Saved entries:
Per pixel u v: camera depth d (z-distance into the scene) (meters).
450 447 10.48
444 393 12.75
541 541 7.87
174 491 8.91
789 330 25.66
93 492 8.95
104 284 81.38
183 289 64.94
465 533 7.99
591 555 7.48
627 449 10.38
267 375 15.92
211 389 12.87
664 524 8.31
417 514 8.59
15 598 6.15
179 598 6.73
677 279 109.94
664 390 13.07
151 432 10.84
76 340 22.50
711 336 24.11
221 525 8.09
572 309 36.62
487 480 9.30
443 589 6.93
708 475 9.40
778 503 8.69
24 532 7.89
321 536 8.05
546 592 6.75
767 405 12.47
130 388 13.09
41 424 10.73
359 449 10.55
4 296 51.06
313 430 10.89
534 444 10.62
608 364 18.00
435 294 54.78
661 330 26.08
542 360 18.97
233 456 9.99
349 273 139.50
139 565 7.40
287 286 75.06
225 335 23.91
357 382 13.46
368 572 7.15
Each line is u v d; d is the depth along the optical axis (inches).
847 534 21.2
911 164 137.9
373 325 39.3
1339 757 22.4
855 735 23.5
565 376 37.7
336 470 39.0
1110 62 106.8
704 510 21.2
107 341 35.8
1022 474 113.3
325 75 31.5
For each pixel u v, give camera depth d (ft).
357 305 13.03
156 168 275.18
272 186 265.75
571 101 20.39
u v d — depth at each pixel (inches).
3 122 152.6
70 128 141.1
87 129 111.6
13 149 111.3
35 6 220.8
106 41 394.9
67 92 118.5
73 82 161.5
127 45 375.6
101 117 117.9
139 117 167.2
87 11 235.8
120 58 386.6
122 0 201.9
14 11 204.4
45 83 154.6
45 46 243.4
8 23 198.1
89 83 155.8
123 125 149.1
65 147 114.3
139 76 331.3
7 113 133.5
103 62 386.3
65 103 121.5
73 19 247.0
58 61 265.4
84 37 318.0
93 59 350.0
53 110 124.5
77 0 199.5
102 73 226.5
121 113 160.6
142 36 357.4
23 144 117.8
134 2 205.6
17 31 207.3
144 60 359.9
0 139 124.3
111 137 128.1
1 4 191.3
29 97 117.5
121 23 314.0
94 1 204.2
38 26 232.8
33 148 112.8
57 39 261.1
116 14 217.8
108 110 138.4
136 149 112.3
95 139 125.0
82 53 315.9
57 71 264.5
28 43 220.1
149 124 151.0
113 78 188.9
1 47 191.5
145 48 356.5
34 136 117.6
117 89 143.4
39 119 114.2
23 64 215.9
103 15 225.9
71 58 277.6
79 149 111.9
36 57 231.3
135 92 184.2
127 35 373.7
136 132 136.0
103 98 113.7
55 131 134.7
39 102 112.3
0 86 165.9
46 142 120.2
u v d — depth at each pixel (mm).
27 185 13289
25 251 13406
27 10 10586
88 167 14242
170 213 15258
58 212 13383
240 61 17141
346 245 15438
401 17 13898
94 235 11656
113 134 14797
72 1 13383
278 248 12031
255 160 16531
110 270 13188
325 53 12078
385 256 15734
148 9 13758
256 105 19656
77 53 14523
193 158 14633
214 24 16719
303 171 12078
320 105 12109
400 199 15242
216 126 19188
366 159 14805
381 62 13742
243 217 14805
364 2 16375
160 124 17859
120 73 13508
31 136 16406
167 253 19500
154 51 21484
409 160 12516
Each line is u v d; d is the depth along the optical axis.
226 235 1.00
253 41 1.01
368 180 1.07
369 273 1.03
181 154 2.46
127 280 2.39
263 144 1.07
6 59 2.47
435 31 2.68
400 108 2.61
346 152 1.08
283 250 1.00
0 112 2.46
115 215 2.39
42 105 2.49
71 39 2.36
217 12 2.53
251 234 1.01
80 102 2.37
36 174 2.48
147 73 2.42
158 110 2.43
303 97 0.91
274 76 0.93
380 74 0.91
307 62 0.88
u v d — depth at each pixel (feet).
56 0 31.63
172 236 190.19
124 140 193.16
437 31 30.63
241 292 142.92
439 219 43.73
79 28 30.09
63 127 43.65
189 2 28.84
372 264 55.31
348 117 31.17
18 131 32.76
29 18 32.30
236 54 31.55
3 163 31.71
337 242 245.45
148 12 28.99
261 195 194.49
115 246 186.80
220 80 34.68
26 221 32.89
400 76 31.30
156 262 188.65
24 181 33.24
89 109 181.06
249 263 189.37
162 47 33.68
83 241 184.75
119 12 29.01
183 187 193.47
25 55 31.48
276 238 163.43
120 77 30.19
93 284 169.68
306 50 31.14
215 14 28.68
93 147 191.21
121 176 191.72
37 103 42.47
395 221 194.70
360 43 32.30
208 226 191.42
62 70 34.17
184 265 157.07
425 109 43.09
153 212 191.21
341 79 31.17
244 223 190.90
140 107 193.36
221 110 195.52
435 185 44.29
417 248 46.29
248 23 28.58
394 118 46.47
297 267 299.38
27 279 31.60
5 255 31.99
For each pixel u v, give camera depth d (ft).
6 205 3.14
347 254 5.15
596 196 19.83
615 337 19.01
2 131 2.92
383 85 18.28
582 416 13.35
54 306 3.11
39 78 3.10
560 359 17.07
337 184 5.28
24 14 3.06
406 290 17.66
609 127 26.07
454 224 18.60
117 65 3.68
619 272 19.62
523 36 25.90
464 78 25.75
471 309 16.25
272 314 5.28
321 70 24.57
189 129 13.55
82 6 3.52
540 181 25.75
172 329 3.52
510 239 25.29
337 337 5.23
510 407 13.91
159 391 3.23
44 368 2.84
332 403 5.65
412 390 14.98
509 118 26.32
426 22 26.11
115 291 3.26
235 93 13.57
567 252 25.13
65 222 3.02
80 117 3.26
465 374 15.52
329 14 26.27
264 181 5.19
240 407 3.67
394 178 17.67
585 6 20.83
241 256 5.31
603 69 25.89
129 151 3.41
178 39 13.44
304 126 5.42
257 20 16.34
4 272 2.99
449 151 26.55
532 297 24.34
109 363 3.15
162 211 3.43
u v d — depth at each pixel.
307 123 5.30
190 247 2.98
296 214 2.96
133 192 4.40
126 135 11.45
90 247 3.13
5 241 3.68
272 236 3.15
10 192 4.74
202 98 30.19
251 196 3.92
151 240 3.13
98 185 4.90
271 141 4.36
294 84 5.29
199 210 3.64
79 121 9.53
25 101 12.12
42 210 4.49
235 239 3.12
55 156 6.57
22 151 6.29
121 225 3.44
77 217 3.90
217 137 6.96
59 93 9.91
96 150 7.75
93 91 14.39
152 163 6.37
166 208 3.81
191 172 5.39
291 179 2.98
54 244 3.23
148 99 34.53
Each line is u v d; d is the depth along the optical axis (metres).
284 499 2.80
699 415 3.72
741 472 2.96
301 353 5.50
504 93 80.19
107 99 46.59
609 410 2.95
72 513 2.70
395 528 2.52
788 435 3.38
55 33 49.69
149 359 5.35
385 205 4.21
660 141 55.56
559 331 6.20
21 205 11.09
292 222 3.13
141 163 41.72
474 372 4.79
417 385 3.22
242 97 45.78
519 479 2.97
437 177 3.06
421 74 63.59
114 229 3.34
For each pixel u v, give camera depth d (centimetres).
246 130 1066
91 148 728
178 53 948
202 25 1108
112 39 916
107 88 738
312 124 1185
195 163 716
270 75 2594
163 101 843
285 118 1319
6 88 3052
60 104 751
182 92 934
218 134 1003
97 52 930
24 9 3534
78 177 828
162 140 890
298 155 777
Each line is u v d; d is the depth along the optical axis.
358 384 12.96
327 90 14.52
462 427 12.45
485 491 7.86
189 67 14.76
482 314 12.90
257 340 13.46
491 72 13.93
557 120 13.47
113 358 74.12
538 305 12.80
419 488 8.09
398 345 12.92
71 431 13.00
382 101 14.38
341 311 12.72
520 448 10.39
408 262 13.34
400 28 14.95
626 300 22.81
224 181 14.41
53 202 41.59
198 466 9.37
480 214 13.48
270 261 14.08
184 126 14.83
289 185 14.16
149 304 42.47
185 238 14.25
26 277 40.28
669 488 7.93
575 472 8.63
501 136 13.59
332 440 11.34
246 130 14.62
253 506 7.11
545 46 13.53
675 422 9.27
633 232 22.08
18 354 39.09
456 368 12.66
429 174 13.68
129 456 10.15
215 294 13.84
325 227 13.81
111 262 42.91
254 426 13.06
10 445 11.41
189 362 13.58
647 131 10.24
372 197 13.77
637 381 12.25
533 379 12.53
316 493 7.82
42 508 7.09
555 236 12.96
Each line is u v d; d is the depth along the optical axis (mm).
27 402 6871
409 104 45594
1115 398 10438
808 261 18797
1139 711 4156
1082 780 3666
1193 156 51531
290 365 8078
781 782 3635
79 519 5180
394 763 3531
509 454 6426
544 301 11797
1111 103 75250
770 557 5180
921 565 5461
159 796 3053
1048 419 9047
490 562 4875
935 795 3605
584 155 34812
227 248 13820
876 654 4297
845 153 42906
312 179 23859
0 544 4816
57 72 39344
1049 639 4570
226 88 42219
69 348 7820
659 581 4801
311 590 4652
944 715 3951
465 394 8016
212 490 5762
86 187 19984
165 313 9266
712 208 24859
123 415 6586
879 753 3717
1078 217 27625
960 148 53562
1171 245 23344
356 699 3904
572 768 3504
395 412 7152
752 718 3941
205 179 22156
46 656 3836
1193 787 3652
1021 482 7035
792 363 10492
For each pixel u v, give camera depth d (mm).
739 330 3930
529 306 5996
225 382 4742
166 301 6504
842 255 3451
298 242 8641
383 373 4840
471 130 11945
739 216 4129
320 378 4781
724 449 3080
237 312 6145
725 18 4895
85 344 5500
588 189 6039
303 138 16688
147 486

| GOAL OF THE EXERCISE |
The answer must be a single number: how many lines in the data contain the string "inches"?

| TASK RESULT |
2